Telecom – Predictive Maintenance Pilot

Problem Statement : ​Determining Telecom Supplier end outages

Solution Overview :

Whiteklay joined hands with Tata Telecommunications to capture real time metrics from telecom device logs to identify anomalies and enable predictive maintenance.

For use case delivery, we calculated certain metrics from the raw cdr data which act as an input to the machine learning models to further calculate scores which will be used to detect anomalies.

Input Parameters​ : Raw Call data records in CSV/Text Format

Calculated Metrics ​: We aggregated raw cdr data at device end for a day only for outbound calls and store the data into IZAC using custom work flows .Below are the aggregated metrics which were calculated

Country
Count of Total In country calls
Count of Total In country calls
% In country Calls

Deliverables:

  • Getting the log messages into IZAC kafka queue.
  • Translate data into tables with aggregated metrics.
  • Run transformation flows in IZAC and insert data with a time series format.

Identifying Supplier end outages

Input Parameters: Row Call data records in CSV/Text Format

Step 1: Calculating the given metrics

Total Count of Calls
Total Count of Inbound Invalid Cause codes for Supplier
Total Count of Outbound Invalid cause codes for Supplier
ASR
ACD
Standard Deviation in Call Duration
NER
Total Invalid Cause Codes
Count of Calls in Business Hours Origin Country
Count of Calls in Business Hours Destination Country

The time interval for which the records were aggregated based on the data set and discussions with the user team. Given above are the identified metrics which will be calculated and loaded into aMAPR DB Table using a custom Apache Spark Code.

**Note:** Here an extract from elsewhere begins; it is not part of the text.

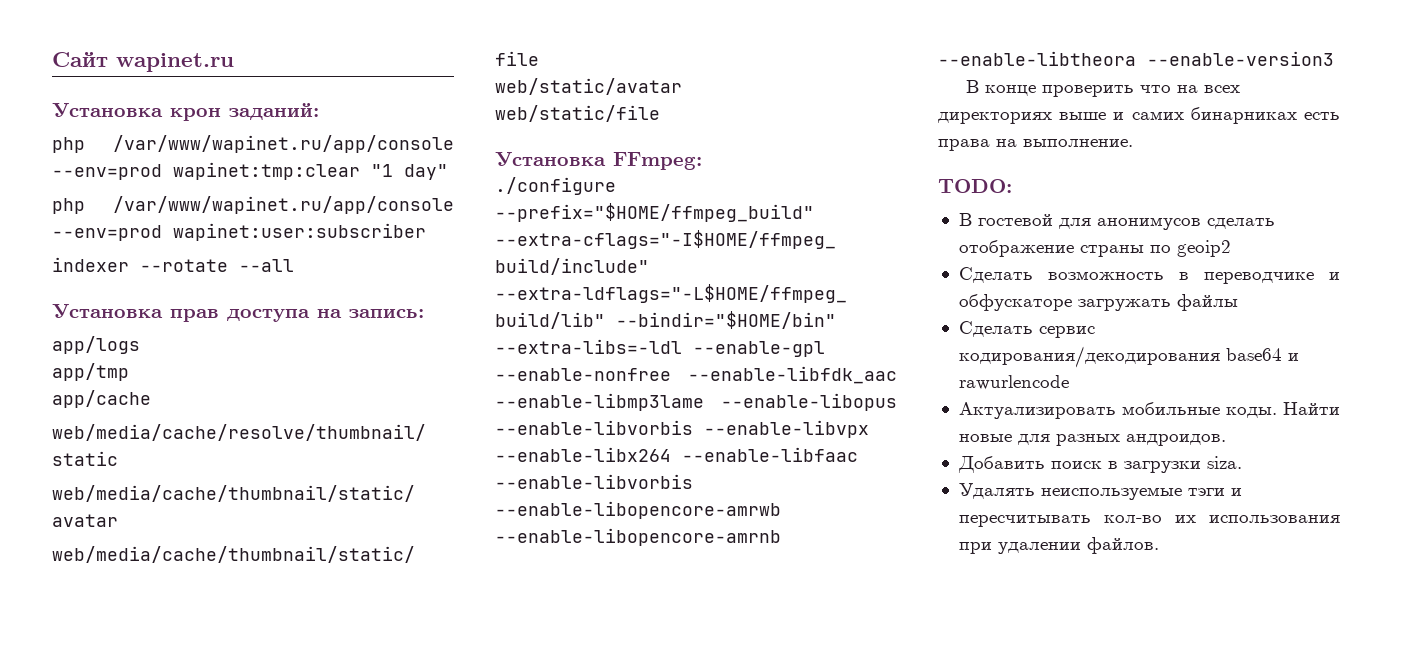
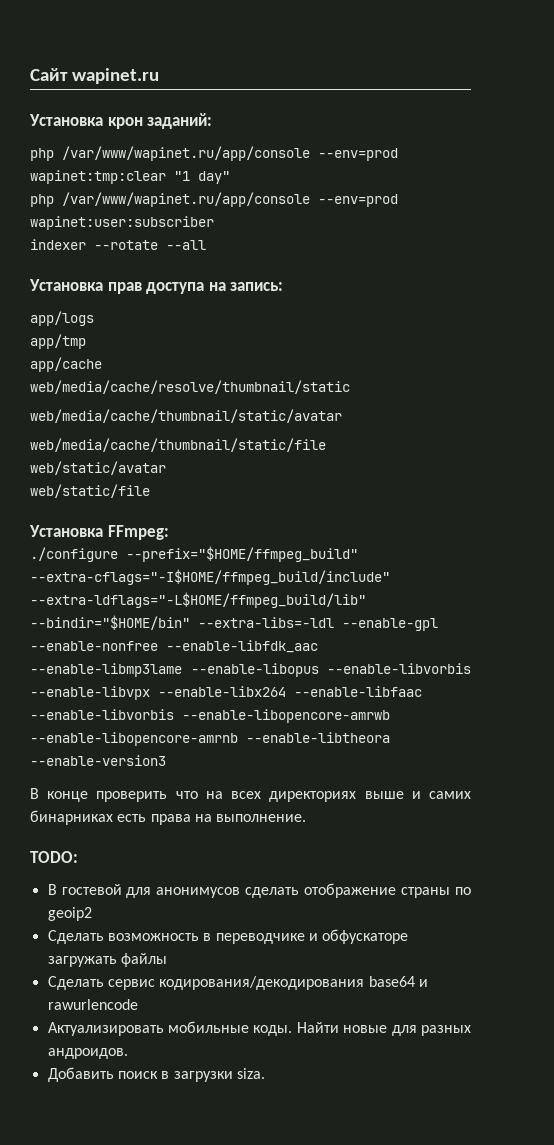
[958,483,1242,500] [958,515,1340,527] [958,537,1159,554] // Удалять неиспользуемые тэги и пересчитывать кол-во их использования при удалении файлов. -> (265, 1073) none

Standard deviation in call duration: Would help us identify if “Outliers for calls getting disconnected at specific call duration/time.”

Step 2:​ Identifying sudden rise or fall in any of the metrics

We would start by simple calculation of slope for all the metrics given above at each interval. If the slope is too close to vertical or horizontal (based on a threshold that can decided after analysing the provided data). Any sudden rise or drop can be an indicator of a major fault such as a power outage.A major warning can be thrown at this step if such a situation has occurred.

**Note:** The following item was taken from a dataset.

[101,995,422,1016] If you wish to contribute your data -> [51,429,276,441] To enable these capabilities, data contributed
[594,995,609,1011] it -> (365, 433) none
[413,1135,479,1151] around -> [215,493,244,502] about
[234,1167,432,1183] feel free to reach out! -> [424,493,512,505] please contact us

Step 3​: Seasonality removal (or Deseasonalization)

Before we could proceed further we had to remove seasonality from data since our data varies heavily depending on the time of day. We only consider daily seasonality in the event and seasonality between months or by year. STL analysis to be done to remove trends as well.

Step 4​: Training the model and identifying the outliers

The approach was to feed all the metrics calculated into a different ARIMA model. That means a set of models each “learning” the trends for each of the metrics listed above. With that a prediction can be made for what the value for this particular metric should be on the next day, and if the actual value differs from our predicted value by a measure greater than the standard deviation we would classify that data point for that particular metric as an anomaly. The results from each of the models would give us anomalous data points depending on each metric. These results can be combined in to a single output using a weighted sum (with weights being tweaked in the testing phase), with which we can determine if the data point is an anomaly or not

Output: The above was calculated score to determine the severity of a Supplier end outage. Based on the severity score it can be determined if a particular supplier has outages beyond a normal level​.